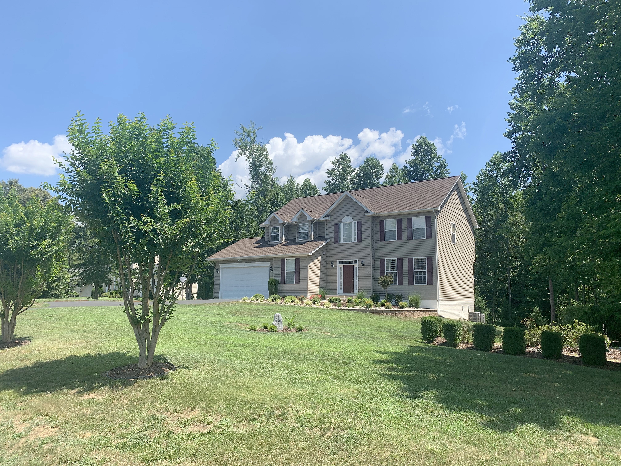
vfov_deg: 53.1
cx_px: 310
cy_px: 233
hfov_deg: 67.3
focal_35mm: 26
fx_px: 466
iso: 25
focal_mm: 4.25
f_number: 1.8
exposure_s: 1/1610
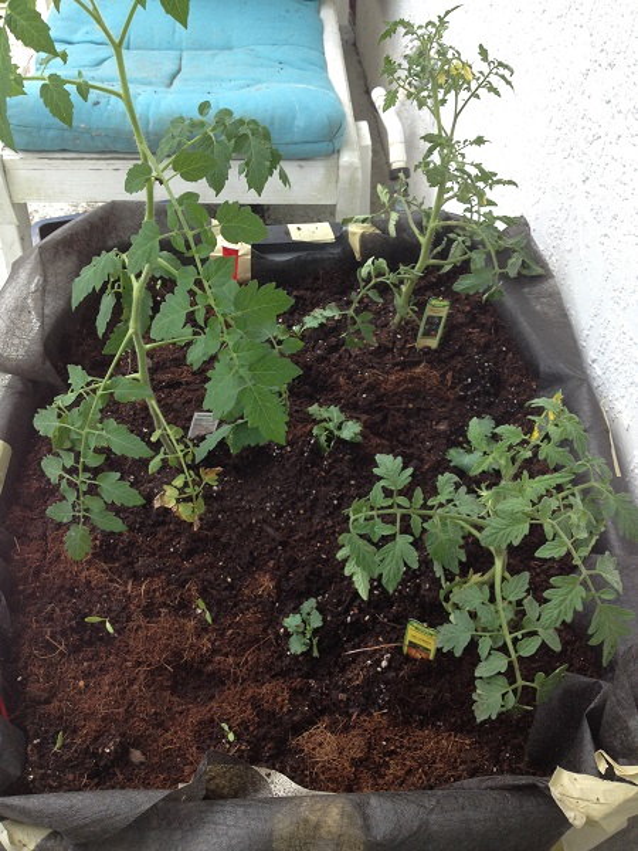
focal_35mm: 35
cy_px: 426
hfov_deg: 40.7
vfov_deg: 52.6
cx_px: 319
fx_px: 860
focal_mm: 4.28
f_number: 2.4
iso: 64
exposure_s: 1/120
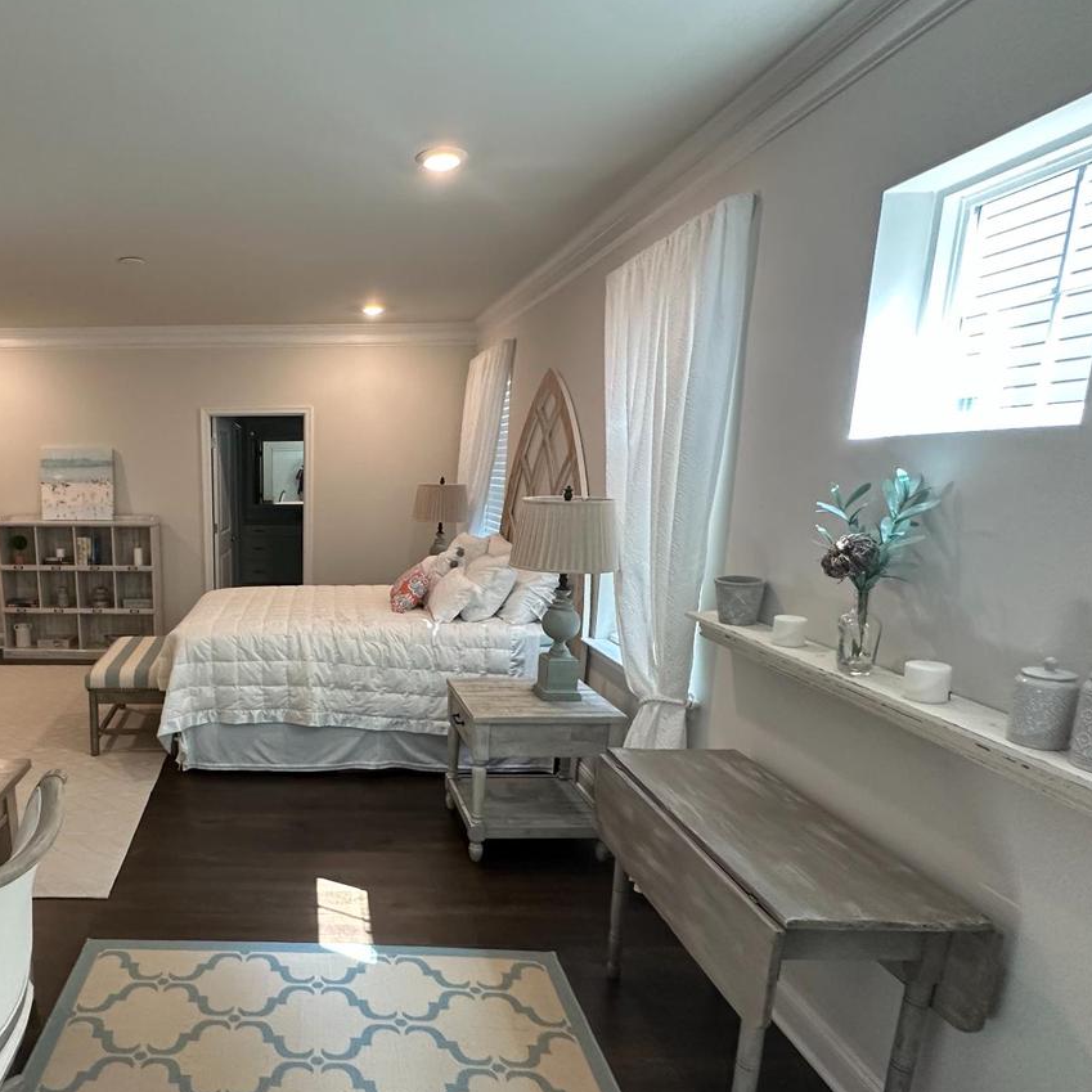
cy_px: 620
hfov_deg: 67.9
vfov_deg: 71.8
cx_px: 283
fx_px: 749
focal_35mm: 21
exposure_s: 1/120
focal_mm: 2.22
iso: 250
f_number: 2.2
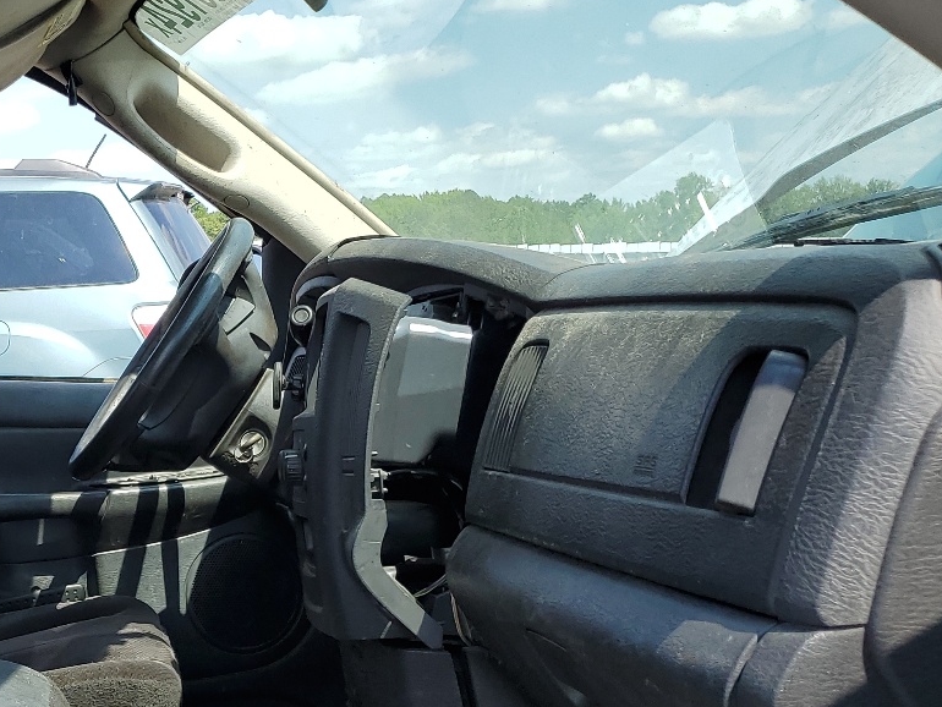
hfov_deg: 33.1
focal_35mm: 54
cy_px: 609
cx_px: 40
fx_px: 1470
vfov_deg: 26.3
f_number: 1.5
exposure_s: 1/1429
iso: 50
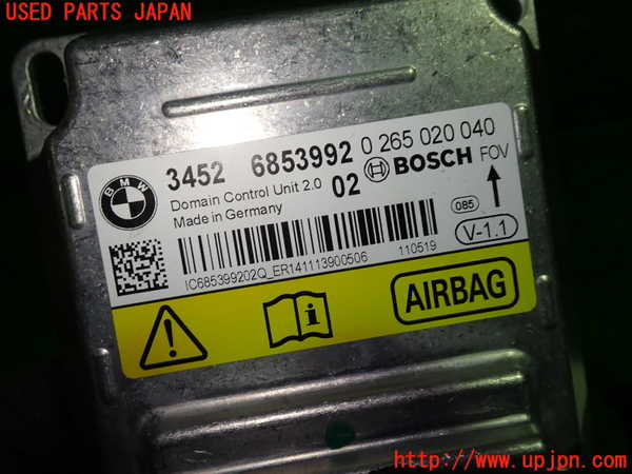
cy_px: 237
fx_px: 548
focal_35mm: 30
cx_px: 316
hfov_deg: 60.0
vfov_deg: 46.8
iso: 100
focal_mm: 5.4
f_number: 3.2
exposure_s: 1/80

#####

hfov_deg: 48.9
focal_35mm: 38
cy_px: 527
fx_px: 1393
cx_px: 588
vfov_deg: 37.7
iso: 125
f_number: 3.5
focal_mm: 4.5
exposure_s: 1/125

#####

■ **WHAT YOU WILL DO**
Look above for the line with "focal_mm: 4.25"; quote it and every line after it, stopping after the line with "exposure_s: 1/80", exactly, with nothing added and without pictures.

■ **ANSWER TO THE EXERCISE**
focal_mm: 4.25
f_number: 1.8
exposure_s: 1/1610
focal_35mm: 35
cy_px: 426
hfov_deg: 40.7
vfov_deg: 52.6
cx_px: 319
fx_px: 860
focal_mm: 4.28
f_number: 2.4
iso: 64
exposure_s: 1/120
cy_px: 620
hfov_deg: 67.9
vfov_deg: 71.8
cx_px: 283
fx_px: 749
focal_35mm: 21
exposure_s: 1/120
focal_mm: 2.22
iso: 250
f_number: 2.2
hfov_deg: 33.1
focal_35mm: 54
cy_px: 609
cx_px: 40
fx_px: 1470
vfov_deg: 26.3
f_number: 1.5
exposure_s: 1/1429
iso: 50
cy_px: 237
fx_px: 548
focal_35mm: 30
cx_px: 316
hfov_deg: 60.0
vfov_deg: 46.8
iso: 100
focal_mm: 5.4
f_number: 3.2
exposure_s: 1/80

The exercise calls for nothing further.